6. ReWork: Change the Way You Work Forever by Jason Fried and David Heinemeier Hansson. I’ve never considered myself a reader of “business books”, but one of my clients, a business writer, recommended this book as a wonderful model of what a business book should be — and she was right. Each chapter just takes a page, and is thus easily digestible by a busy reader. And it inspires everyone to think of themselves as a business owner or entrepreneur, whether or not you work for yourself or within a large organization. I rethought my relationships with my clients, my colleagues, and my superiors and, just as Sandberg’s book reset my personal relationship with my profession, this book reset and reinvigorated the way I approach my job as a professional interacting with clients and striving to create the best product possible.
7. My Beloved World by Sonya Sotomayor. Sotomayor is, as you probably know, the first Latina Supreme Court Justice. This book is not about her jurisprudence but, rather, the journey she made from a poor, diabetic child in the Bronx to Princeton and then Yale Law and then to judge. The book reads like a novel, full of challenges and well developed characters. It’s amazing how one teacher can make a difference in the life of such a child and what doors education can open.

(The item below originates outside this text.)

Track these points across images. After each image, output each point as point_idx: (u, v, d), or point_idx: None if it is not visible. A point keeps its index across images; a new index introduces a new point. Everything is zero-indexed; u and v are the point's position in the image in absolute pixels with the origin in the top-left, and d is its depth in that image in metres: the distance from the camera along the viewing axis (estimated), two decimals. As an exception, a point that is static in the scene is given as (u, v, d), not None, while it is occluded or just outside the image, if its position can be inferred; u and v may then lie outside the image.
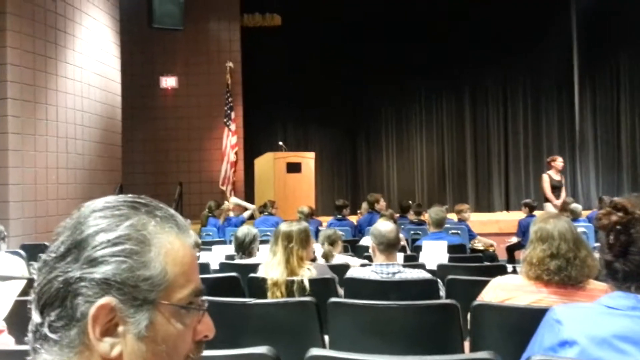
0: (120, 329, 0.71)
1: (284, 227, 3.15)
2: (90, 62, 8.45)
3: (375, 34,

8. Looking for Palestine by Najla Said. Najla Said grew up in the Upper West Side home of one of the century’s most respected intellectuals, her late father, the Columbia Professor and Middle Eastern scholar and theorist Edward Said. Najla’s childhood was full of professors, summer camps, and tony private schools, but without really knowing it, this straddling of two cultures — her preppy New York life and her Palestinean and Lebanese roots — took their toll on her emotionally and physically. September 11, 2001 caused her to rethink her dual identities and to, finally, choose one. This is a brave and funny book and gives its readers and understanding of the modern Middle-Eastern American — like Najla, someone we probably all know but in all likelihood probably don’t truly understand.